By SHI BAOYIN in Zhengzhou and ZHAO RUIXUE | China Daily | Updated: 2021-10-11 09:44

A cinema in Zhengzhou, Henan province, that sheltered hundreds of people trapped by severe flooding on July 20 has been inundated with messages of support from netizens since it reopened on Sept 1, following a monthlong closure due to the pandemic.

"We've received a lot of messages from netizens, including some unable to go home that day who spent the night at our cinema," said Yang Zhen, manager of the Oriental Jiahe Cinema, which is located on the 14th floor of a mall on Huayuan Road in Zhengzhou's business district.

One of them bought four tickets, one in each corner of the hall. "He didn't show up. I guess he just bought tickets to support us, and saved the middle part for other ticket buyers," Yang said.

Many netizens have commented below articles about the cinema's conduct, expressing their best wishes and support.

"We will bring our child to your cinema to watch a movie in such a nice place filled with love," a web user in the Xinjiang Uygur autonomous region commented.

Torrential rain on July 20 paralyzed Zhengzhou's public transportation, including its subway, and caused widespread flooding.

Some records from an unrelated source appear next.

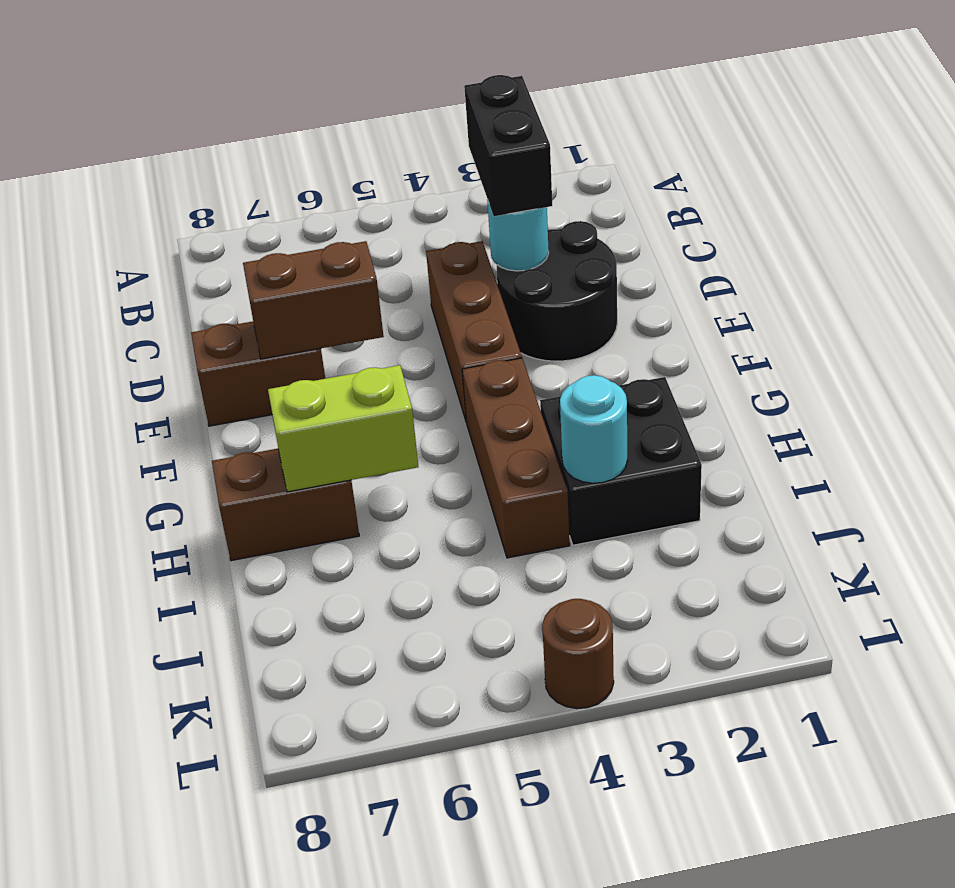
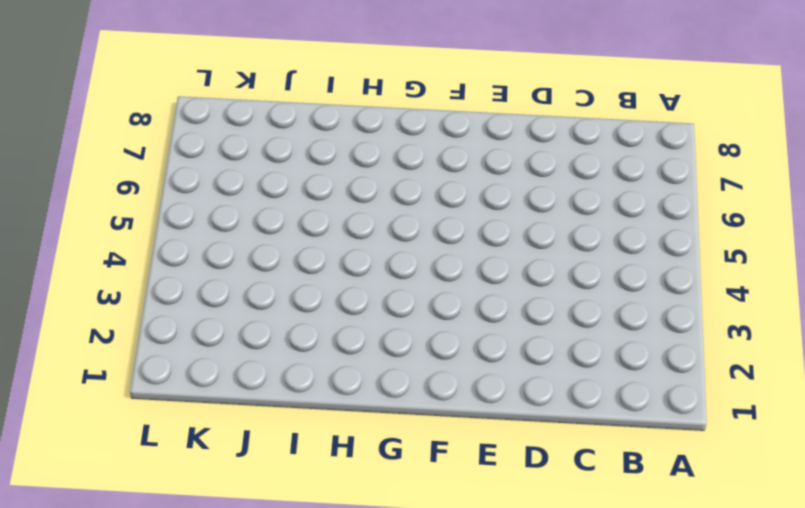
none -> black round brick D2:E3 level 1
none -> brown brick D4:F4 level 1
none -> brown brick E7:E8 level 1

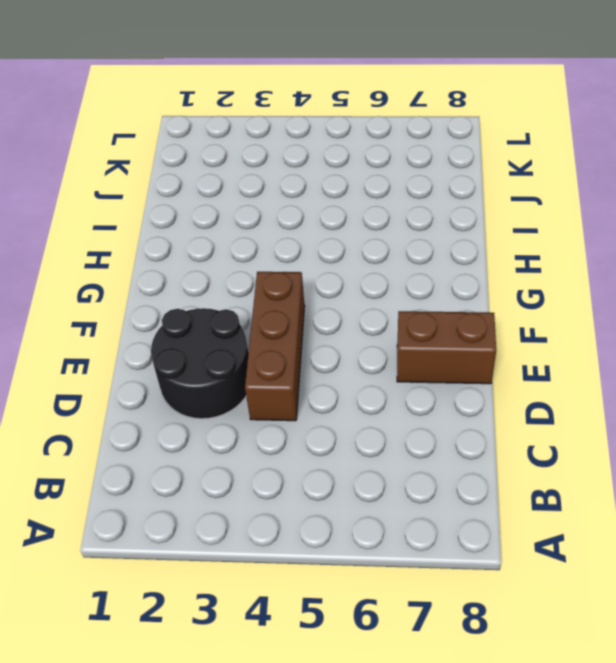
none -> brown brick G4:I4 level 1
none -> black brick H2:I3 level 1
none -> brown brick H7:H8 level 1

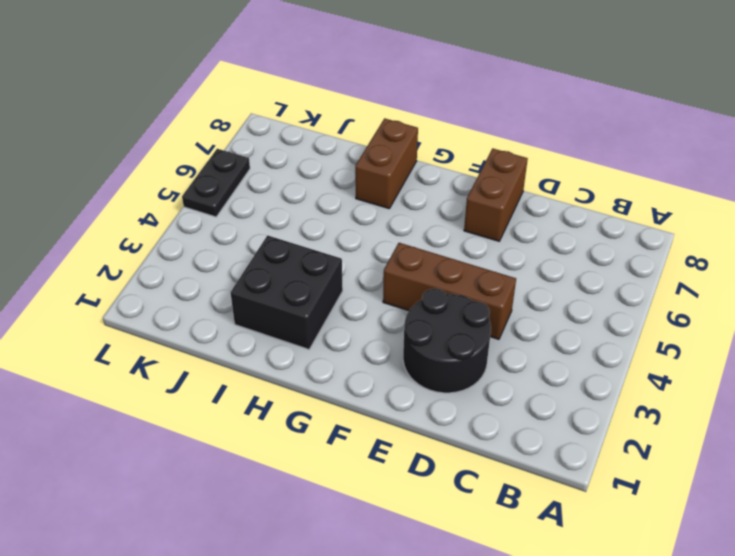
black plate L5:L6 level 1 -> none
none -> brown brick G4:I4 level 1
none -> brown round brick L4 level 1
none -> cyan round brick D3 level 2

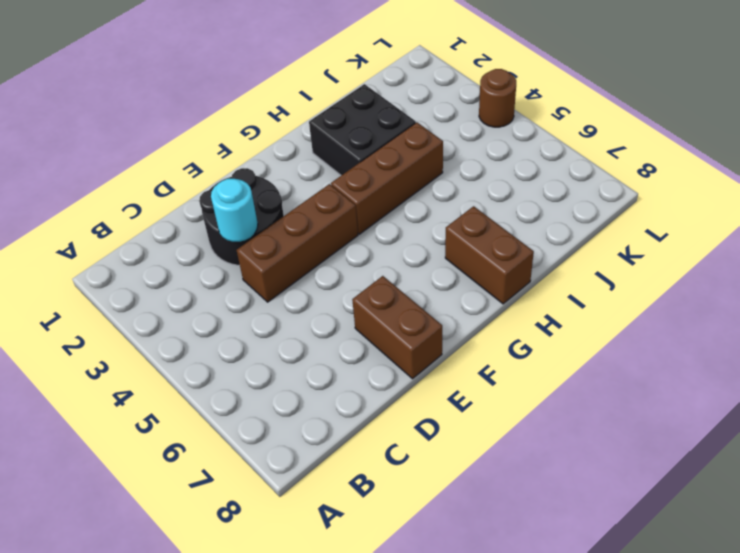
none -> brown brick E6:E7 level 2
none -> lime brick H6:H7 level 2
none -> cyan round brick I3 level 2

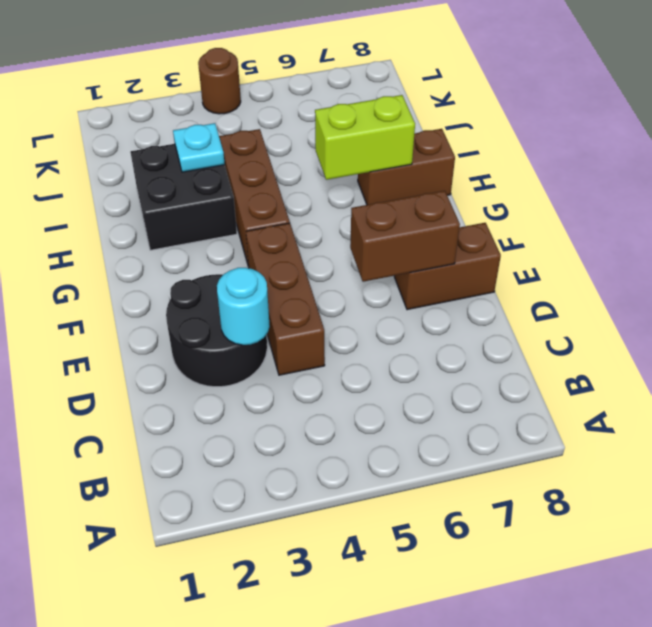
cyan plate I3 level 2 -> cyan round brick I3 level 2
none -> black brick C3:D3 level 3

The cinema was forced to close at 4 pm that day due to the downpour. After finishing work, Yang rushed to the subway at 6 pm, hoping to catch a train home, but he was told that service was suspended.

Like many others, Yang could only wait at the subway gate. It was still pouring, and roads were already flooded.

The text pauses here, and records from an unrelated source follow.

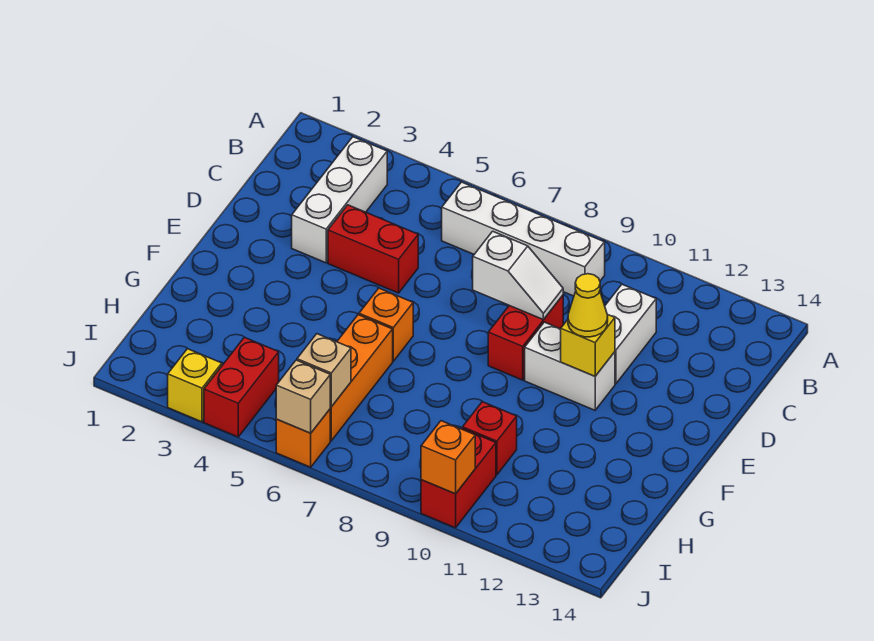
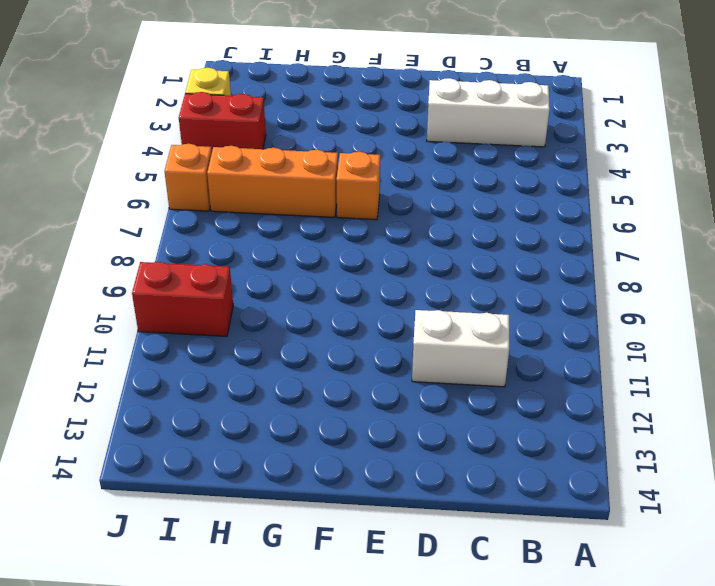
none -> white brick B6:B9 level 1
none -> red brick D4:D5 level 1
none -> red brick D9:E9 level 1

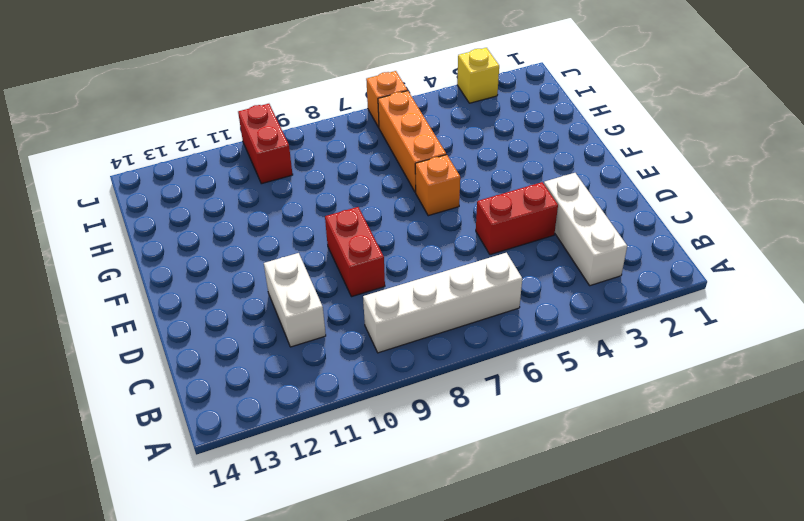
none -> white brick E10:E11 level 1
none -> red brick H10 level 1
none -> red brick I4:J4 level 1

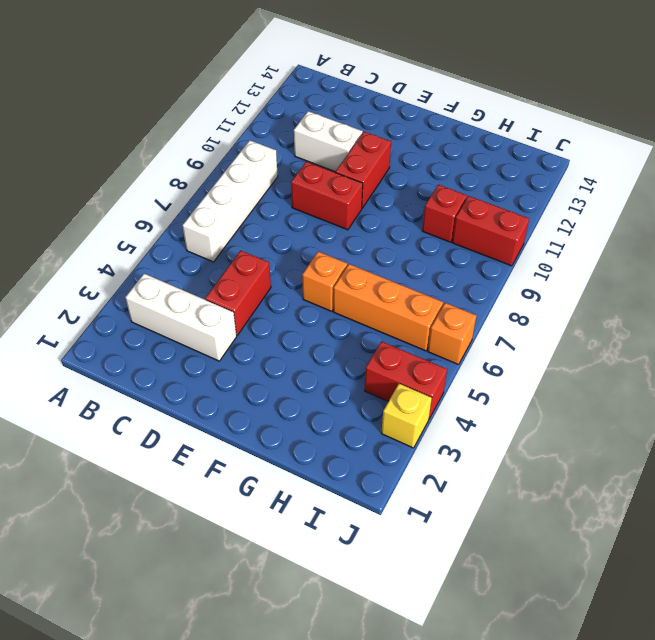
red brick E10:E11 level 1 -> white brick E10:E11 level 1
none -> white slope D8:D9 level 2 top 8
none -> yellow brick E11 level 2
none -> tan brick I6 level 2

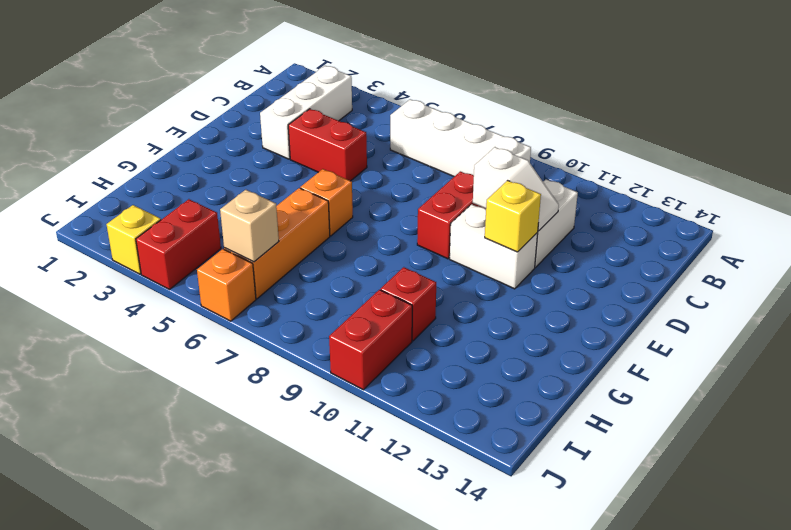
white slope D10:D11 level 2 top 10 -> white slope D8:D9 level 2 top 8
none -> tan brick J6 level 2
none -> orange brick J10 level 2
none -> yellow cone E11 level 3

Two hours later, feeling cold and hungry, he decided to return to the Oriental. He added a passenger stranded at the subway as a contact and said that if the cinema could be used as a shelter, he would call and let them know.

"More and more people were stranded at the subway gate, including children, the elderly and pregnant women. They looked so helpless," he said.

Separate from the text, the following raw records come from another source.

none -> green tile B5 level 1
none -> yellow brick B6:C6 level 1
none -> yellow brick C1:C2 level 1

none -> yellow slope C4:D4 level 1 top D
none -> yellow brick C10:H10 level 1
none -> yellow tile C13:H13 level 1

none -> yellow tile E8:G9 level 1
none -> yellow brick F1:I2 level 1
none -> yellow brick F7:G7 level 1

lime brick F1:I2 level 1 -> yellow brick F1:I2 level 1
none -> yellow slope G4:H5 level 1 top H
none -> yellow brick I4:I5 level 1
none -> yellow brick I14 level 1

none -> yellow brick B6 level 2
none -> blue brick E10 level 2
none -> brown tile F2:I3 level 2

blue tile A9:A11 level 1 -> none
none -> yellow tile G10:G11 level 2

While wading through floods to get to the cinema, Yang secured permission from Li Jie, the cinema's chairman, to allow those stranded to spend the night at the cinema.

"He told me to open for free as long as conditions allowed," Yang said.

After climbing the stairs to the 14th floor because the mall's elevators had been turned off, the exhausted man was heartened to discover that the cinema still had power.

As people began to arrive, the mall's operators turned on an elevator to take people to the 14th floor. Yang also prepared hot water and snacks for them.

"By midnight, there were about 600 people in the cinema," he said.

To let more people know they could seek shelter, Yang sent messages to several WeChat groups, saying the cinema could take in around 1,200 people.

"More people came with their trousers rolled up to the thigh and their shoes in their hands," he said.

At 2 am on July 21, around 1,000 people unable to make it home arrived at the cinema.

"As a member of the Communist Party of China, it was my duty to help as many as possible," Yang said.

The cinema was forced to close on July 31 for a month due to an outbreak of COVID-19.

Some 4,000 square meters in size, with 15 employees, the cinema costs 350,000 yuan ($54,145) a month to maintain. No employees were laid off during the closure.

Instead, employees volunteered to help with citywide nucleic acid testing, maintaining orders and registering the information of those coming for tests.

"We are one big family," Yang said. "When one of us is in trouble, we must all shoulder the burden together."